A5;Kras mice, with reduced Atg5 levels, developed more tumors and metastases, than control mice, whereas A5;Kras mice did not develop any tumors. Cultured A5;Kras primary tumor cells were resistant to induction and inhibition of autophagy, had altered mitochondrial morphology, compromised mitochondrial function, changes in intracellular Ca oscillations, and increased activity of extracellular cathepsin L and D. The tumors that formed in A5;Kras mice contained greater numbers of type 2 macrophages than control mice, and primary A5;Kras tumor cells had up-regulated expression of cytokines that regulate macrophage chemoattraction and differentiation into M2 macrophage. Knockdown of Atg5 in pancreatic cancer cell lines increased their migratory and invasive capabilities, and formation of metastases following injection into mice. In human PDAC samples, lower levels of ATG5 associated with tumor metastasis and shorter survival time.

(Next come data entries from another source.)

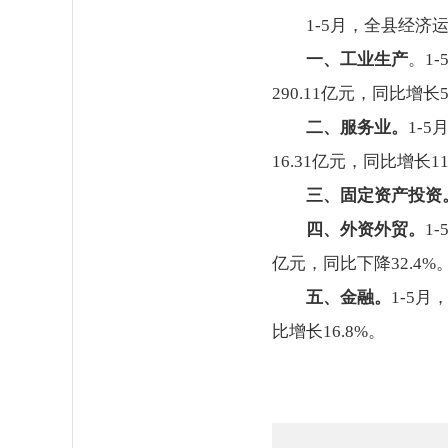
1-5月，全县经济运
一、工业生产
。1
290.11亿元，同比增长
二、服务业。
1-
16.31亿元，同比增
三、固定资产投资
四、外资外贸。
1
亿元，同比下降32.4%
五、金融。
1-5月
比增长16.8%。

In mice that express oncogenic Kras in pancreatic cells, heterozygous disruption of Atg5 and reduced protein levels promotes tumor development, whereas homozygous disruption of Atg5 blocks tumorigenesis. Therapeutic strategies to alter autophagy in PDAC should consider the effects of ATG5 levels to avoid the expansion of resistant and highly aggressive cells.
胰腺导管腺癌(PDAC)中的细胞会发生自噬,但自噬的作用因肿瘤阶段和遗传因素而异。我们研究了自噬相关蛋白 5(Atg5)蛋白水平的变化对胰腺肿瘤形成和进展的影响。
我们生成了在原代胰腺癌细胞中表达致癌性 Kras 且 Atg5 纯合缺失(A5;Kras)或杂合缺失(A5;Kras)的小鼠,并将其与仅表达致癌性 Kras 的小鼠(对照)进行比较。通过组织学和免疫组织化学分析胰腺。分离原代肿瘤细胞,并进行转录组、代谢组、细胞内钙、细胞外组织蛋白酶活性以及细胞迁移和侵袭分析。将这些细胞注射到野生型同窝仔鼠中,监测原位肿瘤生长和转移情况。使用短发夹 RNA 敲低胰腺癌细胞系中的 Atg5;测量细胞迁移和侵袭,然后将细胞注射到野生型同窝仔鼠中。从独立的 PDAC 患者队列中获得 PDAC 样本,并在免疫印迹和免疫组织化学上测量蛋白水平;我们检测了蛋白水平与转移和患者生存时间的相关性。
与对照组相比,Atg5 水平降低的 A5;Kras 小鼠形成了更多的肿瘤和转移灶,而 A5;Kras 小鼠则未形成任何肿瘤。培养的 A5;Kras 原代肿瘤细胞对自噬的诱导和抑制具有抗性,线粒体形态发生改变,线粒体功能受损,细胞内 Ca 振荡发生变化,细胞外组织蛋白酶 L 和 D 的活性增加。在 A5;Kras 小鼠中形成的肿瘤比对照组小鼠含有更多的 2 型巨噬细胞,原代 A5;Kras 肿瘤细胞上调了调节巨噬细胞趋化和分化为 M2 巨噬细胞的细胞因子的表达。在胰腺癌细胞系中敲低 Atg5 会增加其迁移和侵袭能力,并在注射到小鼠后形成转移灶。在人类 PDAC 样本中,ATG5 水平较低与肿瘤转移和较短的生存时间相关。
在表达致癌性 Kras 的胰腺细胞中,Atg5 杂合缺失和蛋白水平降低促进肿瘤的发展,而 Atg5 纯合缺失则阻止肿瘤发生。在 PDAC 中改变自噬的治疗策略应考虑 ATG5 水平的影响,以避免耐药和高度侵袭性细胞的扩张。